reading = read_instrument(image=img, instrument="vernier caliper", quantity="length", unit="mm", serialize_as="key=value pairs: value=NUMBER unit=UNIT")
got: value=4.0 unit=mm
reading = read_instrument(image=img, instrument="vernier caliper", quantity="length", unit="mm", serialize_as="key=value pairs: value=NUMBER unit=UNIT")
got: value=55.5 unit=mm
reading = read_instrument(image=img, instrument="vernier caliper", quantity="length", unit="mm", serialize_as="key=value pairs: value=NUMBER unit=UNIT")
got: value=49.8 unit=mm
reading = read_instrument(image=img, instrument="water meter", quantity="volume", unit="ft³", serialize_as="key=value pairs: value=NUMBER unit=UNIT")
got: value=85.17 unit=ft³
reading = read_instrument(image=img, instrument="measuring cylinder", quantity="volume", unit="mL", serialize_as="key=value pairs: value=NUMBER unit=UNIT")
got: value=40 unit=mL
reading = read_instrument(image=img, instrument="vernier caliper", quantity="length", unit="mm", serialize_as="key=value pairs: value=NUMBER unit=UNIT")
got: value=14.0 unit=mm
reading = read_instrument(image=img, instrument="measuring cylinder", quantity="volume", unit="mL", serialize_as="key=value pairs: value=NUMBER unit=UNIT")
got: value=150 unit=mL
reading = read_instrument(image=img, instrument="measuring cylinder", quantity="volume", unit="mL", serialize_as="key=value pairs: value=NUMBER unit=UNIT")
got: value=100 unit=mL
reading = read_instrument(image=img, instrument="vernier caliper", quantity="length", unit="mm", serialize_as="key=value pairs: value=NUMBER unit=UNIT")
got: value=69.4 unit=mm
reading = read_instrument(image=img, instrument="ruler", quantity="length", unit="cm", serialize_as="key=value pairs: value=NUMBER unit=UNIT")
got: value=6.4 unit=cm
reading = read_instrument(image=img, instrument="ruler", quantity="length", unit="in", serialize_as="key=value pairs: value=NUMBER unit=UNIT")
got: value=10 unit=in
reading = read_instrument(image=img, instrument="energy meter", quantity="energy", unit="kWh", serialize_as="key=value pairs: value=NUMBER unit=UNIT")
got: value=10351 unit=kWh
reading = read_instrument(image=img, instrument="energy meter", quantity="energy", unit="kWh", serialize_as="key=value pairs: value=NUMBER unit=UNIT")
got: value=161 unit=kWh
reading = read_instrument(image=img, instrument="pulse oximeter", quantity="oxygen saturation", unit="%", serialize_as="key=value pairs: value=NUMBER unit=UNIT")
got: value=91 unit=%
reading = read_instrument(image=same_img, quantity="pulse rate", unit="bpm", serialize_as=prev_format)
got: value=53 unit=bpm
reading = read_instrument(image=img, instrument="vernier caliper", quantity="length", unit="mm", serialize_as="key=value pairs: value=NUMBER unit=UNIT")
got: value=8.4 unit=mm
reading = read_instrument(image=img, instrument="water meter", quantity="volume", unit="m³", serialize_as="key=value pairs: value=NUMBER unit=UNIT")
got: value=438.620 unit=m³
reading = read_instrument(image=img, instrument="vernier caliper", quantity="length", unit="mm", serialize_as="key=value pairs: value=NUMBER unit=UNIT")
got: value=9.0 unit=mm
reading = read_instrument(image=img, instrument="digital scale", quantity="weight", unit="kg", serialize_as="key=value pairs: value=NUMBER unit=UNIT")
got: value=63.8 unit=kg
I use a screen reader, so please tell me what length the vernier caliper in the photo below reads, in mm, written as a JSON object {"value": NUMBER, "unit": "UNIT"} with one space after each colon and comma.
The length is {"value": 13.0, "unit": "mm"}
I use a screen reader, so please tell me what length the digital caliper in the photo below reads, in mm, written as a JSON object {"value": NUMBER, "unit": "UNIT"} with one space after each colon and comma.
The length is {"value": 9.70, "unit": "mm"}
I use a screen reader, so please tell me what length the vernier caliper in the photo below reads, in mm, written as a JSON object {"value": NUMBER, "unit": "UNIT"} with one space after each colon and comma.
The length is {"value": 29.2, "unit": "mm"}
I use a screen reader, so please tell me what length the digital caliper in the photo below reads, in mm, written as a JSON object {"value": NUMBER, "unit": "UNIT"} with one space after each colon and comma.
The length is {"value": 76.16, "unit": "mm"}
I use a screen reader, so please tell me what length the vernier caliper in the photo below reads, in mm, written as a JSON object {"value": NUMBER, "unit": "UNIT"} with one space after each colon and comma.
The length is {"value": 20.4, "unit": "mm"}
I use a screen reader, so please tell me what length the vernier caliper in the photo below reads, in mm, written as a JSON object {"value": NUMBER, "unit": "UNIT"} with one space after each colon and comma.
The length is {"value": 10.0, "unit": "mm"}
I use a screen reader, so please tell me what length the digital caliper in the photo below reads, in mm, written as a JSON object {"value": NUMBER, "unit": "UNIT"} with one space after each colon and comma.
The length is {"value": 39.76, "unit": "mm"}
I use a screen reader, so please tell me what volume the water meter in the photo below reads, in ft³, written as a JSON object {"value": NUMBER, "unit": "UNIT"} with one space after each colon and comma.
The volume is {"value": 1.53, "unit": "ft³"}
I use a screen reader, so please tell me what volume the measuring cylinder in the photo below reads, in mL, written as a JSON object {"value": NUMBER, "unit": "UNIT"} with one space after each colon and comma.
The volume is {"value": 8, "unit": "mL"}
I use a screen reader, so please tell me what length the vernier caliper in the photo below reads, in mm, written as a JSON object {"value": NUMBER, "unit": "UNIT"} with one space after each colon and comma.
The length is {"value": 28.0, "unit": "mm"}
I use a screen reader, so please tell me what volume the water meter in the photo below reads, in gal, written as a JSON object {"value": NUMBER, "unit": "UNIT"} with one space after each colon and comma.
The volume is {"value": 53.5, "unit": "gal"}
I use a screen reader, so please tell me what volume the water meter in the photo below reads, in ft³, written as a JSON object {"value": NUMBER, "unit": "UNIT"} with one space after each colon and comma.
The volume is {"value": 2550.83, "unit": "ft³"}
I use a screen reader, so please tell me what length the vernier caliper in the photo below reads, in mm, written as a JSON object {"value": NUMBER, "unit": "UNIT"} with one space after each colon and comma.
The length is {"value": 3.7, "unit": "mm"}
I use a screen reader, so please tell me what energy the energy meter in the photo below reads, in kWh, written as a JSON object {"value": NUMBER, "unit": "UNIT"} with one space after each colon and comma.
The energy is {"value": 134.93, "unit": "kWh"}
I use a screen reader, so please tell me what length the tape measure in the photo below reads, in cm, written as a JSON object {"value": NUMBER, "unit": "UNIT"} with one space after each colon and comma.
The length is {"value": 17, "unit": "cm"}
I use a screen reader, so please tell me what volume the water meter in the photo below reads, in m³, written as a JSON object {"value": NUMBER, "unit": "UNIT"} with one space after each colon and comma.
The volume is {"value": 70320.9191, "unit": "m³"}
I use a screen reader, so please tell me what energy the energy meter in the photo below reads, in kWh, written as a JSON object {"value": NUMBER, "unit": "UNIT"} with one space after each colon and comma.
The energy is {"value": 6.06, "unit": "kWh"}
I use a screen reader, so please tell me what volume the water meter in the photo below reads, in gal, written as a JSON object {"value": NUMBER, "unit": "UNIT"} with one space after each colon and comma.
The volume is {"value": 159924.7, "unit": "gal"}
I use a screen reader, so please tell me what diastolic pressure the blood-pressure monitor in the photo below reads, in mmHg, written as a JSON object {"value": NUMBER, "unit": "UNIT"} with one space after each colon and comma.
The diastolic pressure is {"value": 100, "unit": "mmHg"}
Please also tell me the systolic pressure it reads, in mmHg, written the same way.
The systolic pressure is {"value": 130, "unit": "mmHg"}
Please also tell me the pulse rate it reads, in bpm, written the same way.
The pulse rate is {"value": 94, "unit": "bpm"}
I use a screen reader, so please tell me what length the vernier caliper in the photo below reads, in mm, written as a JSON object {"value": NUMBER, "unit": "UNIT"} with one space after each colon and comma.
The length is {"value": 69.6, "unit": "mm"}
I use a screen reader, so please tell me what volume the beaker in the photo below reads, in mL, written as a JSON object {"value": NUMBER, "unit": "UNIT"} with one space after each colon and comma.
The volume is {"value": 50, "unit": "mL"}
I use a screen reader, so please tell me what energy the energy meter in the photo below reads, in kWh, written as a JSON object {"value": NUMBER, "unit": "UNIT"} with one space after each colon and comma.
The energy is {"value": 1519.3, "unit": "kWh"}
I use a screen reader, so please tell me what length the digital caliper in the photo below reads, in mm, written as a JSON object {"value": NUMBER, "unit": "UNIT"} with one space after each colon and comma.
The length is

____

◆ Task item:
Copy out the material above word for word, from the very first line down to the line containing "got: value=69.4 unit=mm", including both ends.

◆ Output of the task:
reading = read_instrument(image=img, instrument="vernier caliper", quantity="length", unit="mm", serialize_as="key=value pairs: value=NUMBER unit=UNIT")
got: value=4.0 unit=mm
reading = read_instrument(image=img, instrument="vernier caliper", quantity="length", unit="mm", serialize_as="key=value pairs: value=NUMBER unit=UNIT")
got: value=55.5 unit=mm
reading = read_instrument(image=img, instrument="vernier caliper", quantity="length", unit="mm", serialize_as="key=value pairs: value=NUMBER unit=UNIT")
got: value=49.8 unit=mm
reading = read_instrument(image=img, instrument="water meter", quantity="volume", unit="ft³", serialize_as="key=value pairs: value=NUMBER unit=UNIT")
got: value=85.17 unit=ft³
reading = read_instrument(image=img, instrument="measuring cylinder", quantity="volume", unit="mL", serialize_as="key=value pairs: value=NUMBER unit=UNIT")
got: value=40 unit=mL
reading = read_instrument(image=img, instrument="vernier caliper", quantity="length", unit="mm", serialize_as="key=value pairs: value=NUMBER unit=UNIT")
got: value=14.0 unit=mm
reading = read_instrument(image=img, instrument="measuring cylinder", quantity="volume", unit="mL", serialize_as="key=value pairs: value=NUMBER unit=UNIT")
got: value=150 unit=mL
reading = read_instrument(image=img, instrument="measuring cylinder", quantity="volume", unit="mL", serialize_as="key=value pairs: value=NUMBER unit=UNIT")
got: value=100 unit=mL
reading = read_instrument(image=img, instrument="vernier caliper", quantity="length", unit="mm", serialize_as="key=value pairs: value=NUMBER unit=UNIT")
got: value=69.4 unit=mm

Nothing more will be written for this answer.